When they drew near Chinon, Jeanne’s men spoke to one another doubtfully of what kind of a reception they would have. Reaching Auxerre they rested for a while, then travelled on to Gien, and as they journeyed, a report went ahead of them, that a young peasant girl called “The Maid” was on her way, so she said, to raise the siege of Orleans and to lead the Dauphin to his crowning at Rheims. Even to Orleans the report spread, and the inhabitants of that besieged city, now despairing of deliverance, felt a thrill of hope on hearing the report.

Meanwhile Jeanne and her escort of six valiant men had halted near Chinon, while Jeanne wrote and despatched a letter to the Dauphin, in which she said that they had ridden one hundred and fifty leagues to bring him good news, and begged permission to enter his province. Then the next morning they rode into “the little town of great renown,” as Chinon was called, and Jeanne remained at the Inn until the Dauphin should decide to receive her.

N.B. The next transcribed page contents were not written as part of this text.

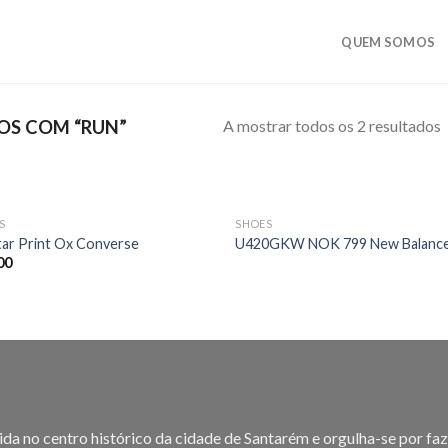
QUEM SOMOS
A mostrar todos os 2 resultados
OS COM “RUN”
S
SHOES
Add to
Add
Star Print Ox Converse
U420GKW NOK 799 New Balanc
wishlist
wish
00
ida no centro histórico da cidade de Santarém e orgulha-se por faz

Now Yolande, the King’s mother-in-law, was much interested in what she had heard of Jeanne, the Maid, and she so influenced the Dauphin, that De Metz and Poulengy were allowed to have audience with him, and told what a fine and noble character Jeanne was, and what a beautiful spirit animated her slender frame, and begged him to see and trust her, saying that she was surely sent to save France. Their plea made a great impression on the Dauphin, as was evident two hours later when he sent a number of clergymen to cross-question her on her so-called divine mission, and through all the tiresome examination Jeanne bore herself with proud dignity and answered so clearly and so well that they could only entertain a profound respect for the girl whom they had expected to scorn. The result of this examination was that by order of the King, Jeanne was moved from the Inn to a wing of the Castle, and there the girl-soldier was treated with every respect by the courtiers, who were all charmed by her frank simplicity and sweetness of manner. But the King had not yet consented to give her an audience, and two weary weeks dragged away in the most tedious of all things,–awaiting the Dauphin’s pleasure,–and Jeanne chafed at the delay.

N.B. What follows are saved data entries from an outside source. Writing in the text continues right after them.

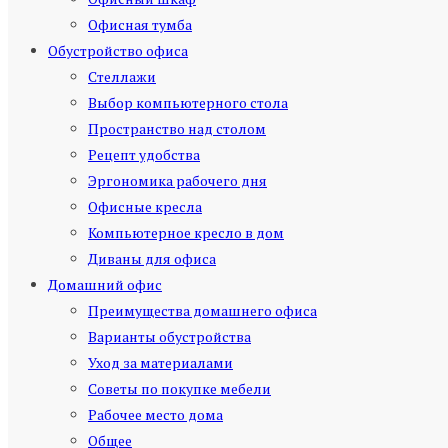
Офисная тумба
Обустройство офиса
Стеллажи
Выбор компьютерного стола
Пространство над столом
Рецепт удобства
Эргономика рабочего дня
Офисные кресла
Компьютерное кресло в дом
Диваны для офиса
Домашний офис
Преимущества домашнего офиса
Варианты обустройства
Уход за материалами
Советы по покупке мебели
Рабочее место дома
Общее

At last one happy day she was led into the great vaulted audience chamber of the Castle, where torches flared, and the deep murmur of voices together with the sea of eager upturned faces, might have made a less self-contained person than the Maid confused and timid. But not so with Jeanne, for her thoughts were solely on that mission which she had travelled so far to accomplish. Her page’s suit was in sharp contrast to the brilliant court costumes worn by the ladies of the Court, but of that she was unconscious, and advanced calmly through the long line of torch bearers to within a few feet of the throne,–gave a bewildered glance at the figure seated before her, in the velvet robes of royalty–then turned away, and with a cry of joy threw herself at the feet of a very quietly dressed young man who stood among the ranks of courtiers, exclaiming, “God of his grace give you long life, O dear and gentle Dauphin.”

Quickly the courtier answered, “You mistake, my child. I am not the King. There he is,” pointing to the throne.

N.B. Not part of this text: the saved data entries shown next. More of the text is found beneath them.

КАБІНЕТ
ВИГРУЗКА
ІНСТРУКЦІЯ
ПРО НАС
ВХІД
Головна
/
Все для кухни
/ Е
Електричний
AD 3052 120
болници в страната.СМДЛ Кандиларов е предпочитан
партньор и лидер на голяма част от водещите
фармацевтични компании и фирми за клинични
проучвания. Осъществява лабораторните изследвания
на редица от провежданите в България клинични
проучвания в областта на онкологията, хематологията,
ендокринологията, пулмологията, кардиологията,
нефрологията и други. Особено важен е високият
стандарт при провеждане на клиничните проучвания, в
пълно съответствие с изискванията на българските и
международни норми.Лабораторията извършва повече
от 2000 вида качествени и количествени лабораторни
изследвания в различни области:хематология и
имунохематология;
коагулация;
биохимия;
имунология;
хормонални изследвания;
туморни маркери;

There was a stir and murmur in the crowd, but the Maid did not rise. She simply looked into his face again, saying:

“No, gracious liege, you are he, and no other,” adding with a simple earnestness, “I am Jeanne, the Maid, sent to you from God to give succour to the kingdom, and to you. The King of Heaven sends you word by me that you shall be anointed and crowned in the town of Rheims, and you shall be lieutenant of the King of Heaven, who is the King of France.”